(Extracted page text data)

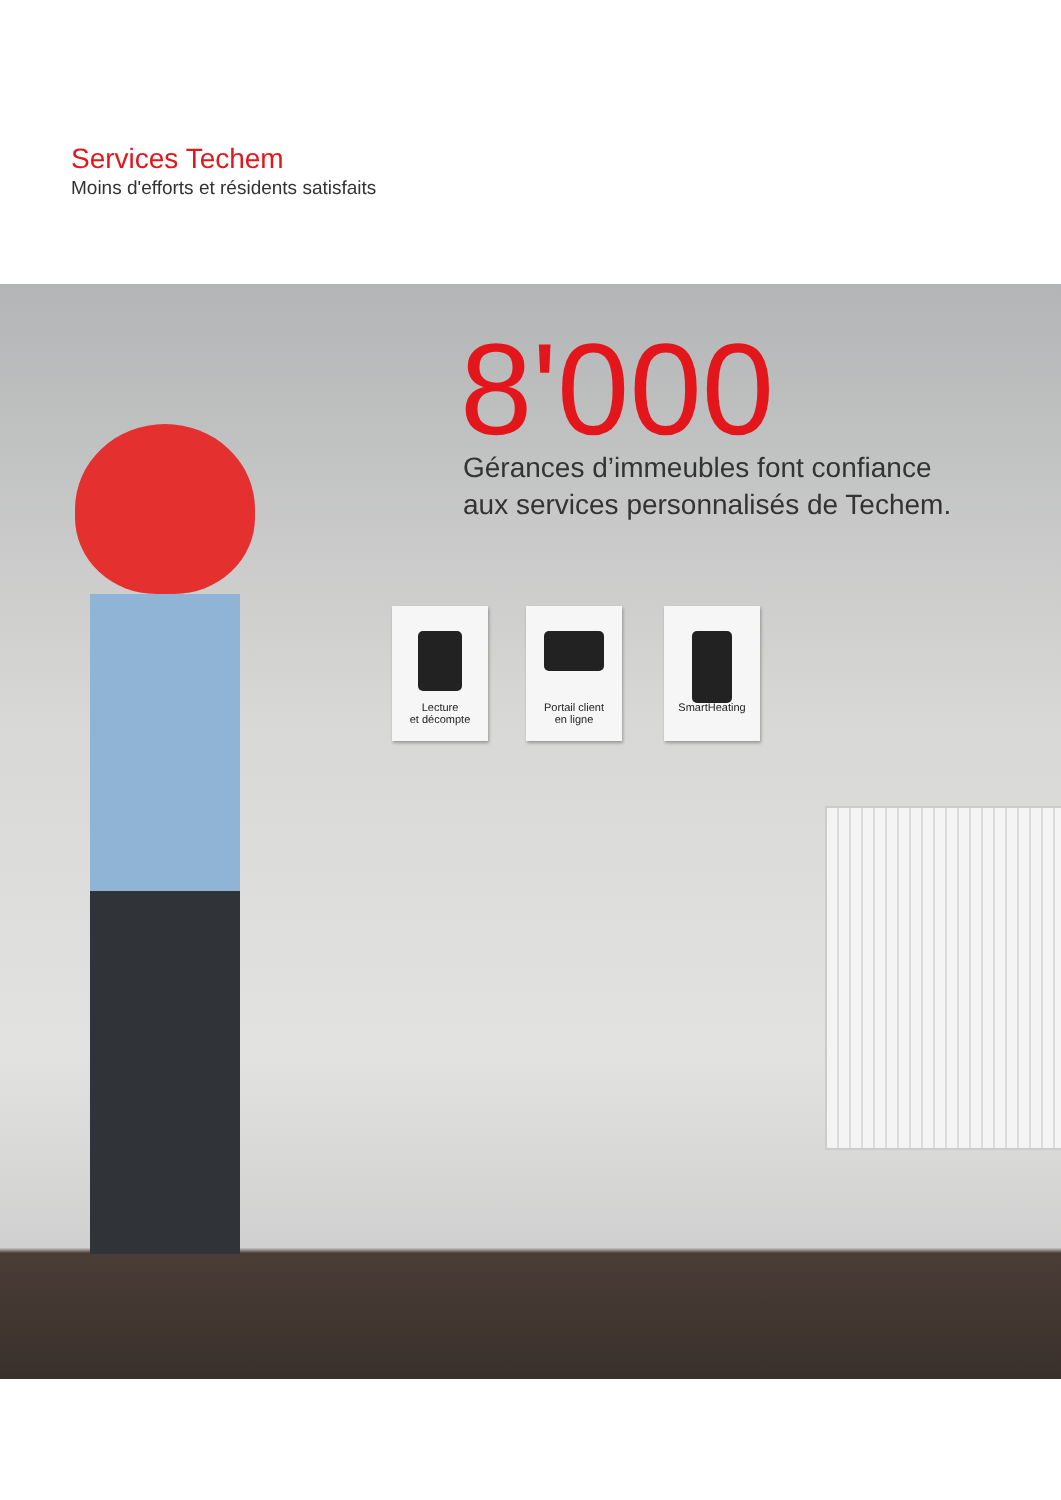Services Techem
Moins d'efforts et résidents satisfaits
8'000
Gérances d’immeubles font confiance
aux services personnalisés de Techem.
Lecture
et décompte
Portail client
en ligne
SmartHeating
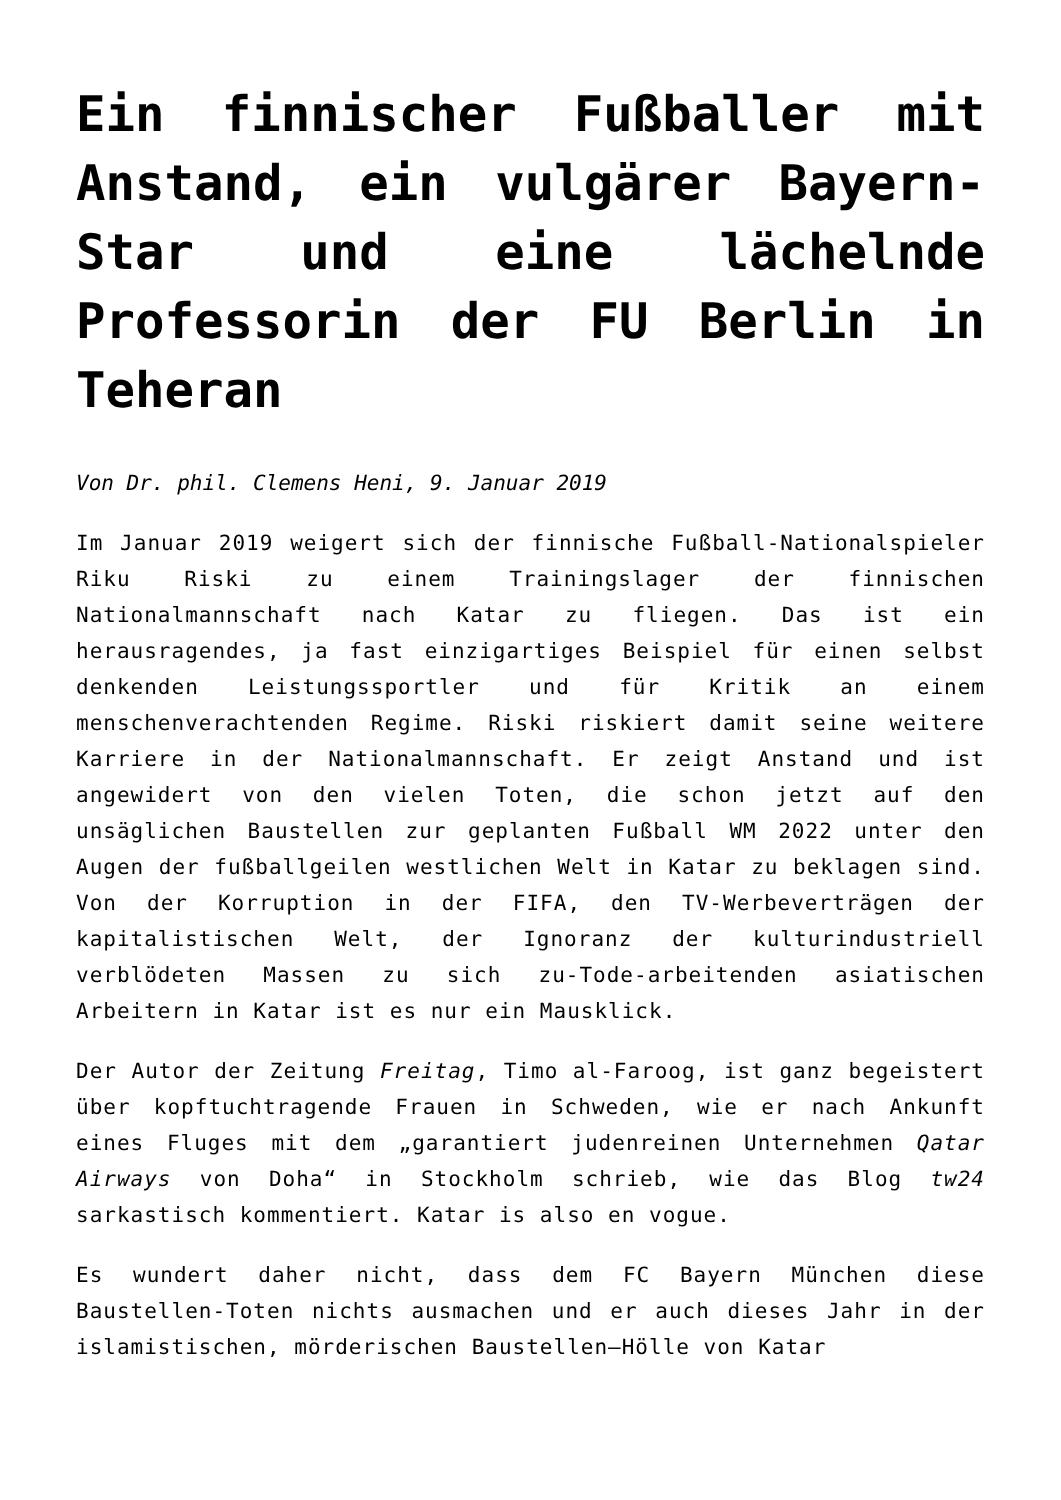Ein finnischer Fußballer mit Anstand, ein vulgärer Bayern-Star und eine lächelnde Professorin der FU Berlin in Teheran
Von Dr. phil. Clemens Heni, 9. Januar 2019
Im Januar 2019 weigert sich der finnische Fußball-Nationalspieler Riku Riski zu einem Trainingslager der finnischen Nationalmannschaft nach Katar zu fliegen. Das ist ein herausragendes, ja fast einzigartiges Beispiel für einen selbst denkenden Leistungssportler und für Kritik an einem menschenverachtenden Regime. Riski riskiert damit seine weitere Karriere in der Nationalmannschaft. Er zeigt Anstand und ist angewidert von den vielen Toten, die schon jetzt auf den unsäglichen Baustellen zur geplanten Fußball WM 2022 unter den Augen der fußballgeilen westlichen Welt in Katar zu beklagen sind. Von der Korruption in der FIFA, den TV-Werbeverträgen der kapitalistischen Welt, der Ignoranz der kulturindustriell verblödeten Massen zu sich zu-Tode-arbeitenden asiatischen Arbeitern in Katar ist es nur ein Mausklick.
Der Autor der Zeitung Freitag, Timo al-Faroog, ist ganz begeistert über kopftuchtragende Frauen in Schweden, wie er nach Ankunft eines Fluges mit dem „garantiert judenreinen Unternehmen Qatar Airways von Doha“ in Stockholm schrieb, wie das Blog tw24 sarkastisch kommentiert. Katar is also en vogue.
Es wundert daher nicht, dass dem FC Bayern München diese Baustellen-Toten nichts ausmachen und er auch dieses Jahr in der islamistischen, mörderischen Baustellen–Hölle von Katar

• **Work to be completed**
With the pictures omitted, set down each line exactly, starting at the first line of the records above and ending with the line that contains "Der Autor der".

• **Worked solution**
Services Techem
Moins d'efforts et résidents satisfaits
8'000
Gérances d’immeubles font confiance
aux services personnalisés de Techem.
Lecture
et décompte
Portail client
en ligne
SmartHeating
Ein finnischer Fußballer mit Anstand, ein vulgärer Bayern-Star und eine lächelnde Professorin der FU Berlin in Teheran
Von Dr. phil. Clemens Heni, 9. Januar 2019
Im Januar 2019 weigert sich der finnische Fußball-Nationalspieler Riku Riski zu einem Trainingslager der finnischen Nationalmannschaft nach Katar zu fliegen. Das ist ein herausragendes, ja fast einzigartiges Beispiel für einen selbst denkenden Leistungssportler und für Kritik an einem menschenverachtenden Regime. Riski riskiert damit seine weitere Karriere in der Nationalmannschaft. Er zeigt Anstand und ist angewidert von den vielen Toten, die schon jetzt auf den unsäglichen Baustellen zur geplanten Fußball WM 2022 unter den Augen der fußballgeilen westlichen Welt in Katar zu beklagen sind. Von der Korruption in der FIFA, den TV-Werbeverträgen der kapitalistischen Welt, der Ignoranz der kulturindustriell verblödeten Massen zu sich zu-Tode-arbeitenden asiatischen Arbeitern in Katar ist es nur ein Mausklick.
Der Autor der Zeitung Freitag, Timo al-Faroog, ist ganz begeistert über kopftuchtragende Frauen in Schweden, wie er nach Ankunft eines Fluges mit dem „garantiert judenreinen Unternehmen Qatar Airways von Doha“ in Stockholm schrieb, wie das Blog tw24 sarkastisch kommentiert. Katar is also en vogue.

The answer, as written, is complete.